### TASK BRIEF
Each entry should be restated word for word, with all pictures left out.

[DATA FOR THIS TASK Boundary: Start]

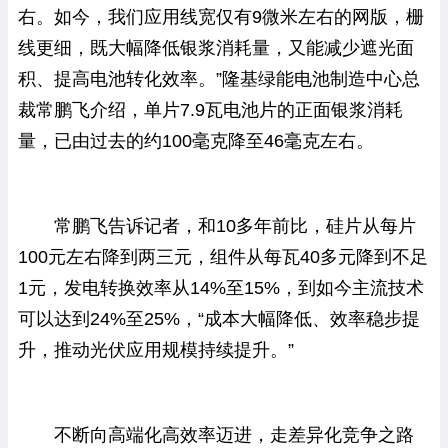
右。如今，我们应用线宽仅有9微米左右的网版，栅
线更细，既大幅降低银浆消耗量，又能减少遮光面
积、提高电池转化效率。”隆基绿能电池制造中心总
裁常鹏飞介绍，单片7.9瓦电池片的正面银浆消耗
量，已由过去的约100毫克降至46毫克左右。
常鹏飞告诉记者，和10多年前比，硅片从每片
100元左右降到两三元，组件从每瓦40多元降到不足
1元，发电转换效率从14%至15%，到如今主流技术
可以达到24%至25%，“成本大幅降低、效率稳步提
升，推动光伏应用规模持续提升。”
不断向高端化高效率迈进，走差异化竞争之路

[DATA FOR THIS TASK Boundary: End]

### WRITTEN SOLUTION
右。如今，我们应用线宽仅有9微米左右的网版，栅
线更细，既大幅降低银浆消耗量，又能减少遮光面
积、提高电池转化效率。”隆基绿能电池制造中心总
裁常鹏飞介绍，单片7.9瓦电池片的正面银浆消耗
量，已由过去的约100毫克降至46毫克左右。
常鹏飞告诉记者，和10多年前比，硅片从每片
100元左右降到两三元，组件从每瓦40多元降到不足
1元，发电转换效率从14%至15%，到如今主流技术
可以达到24%至25%，“成本大幅降低、效率稳步提
升，推动光伏应用规模持续提升。”
不断向高端化高效率迈进，走差异化竞争之路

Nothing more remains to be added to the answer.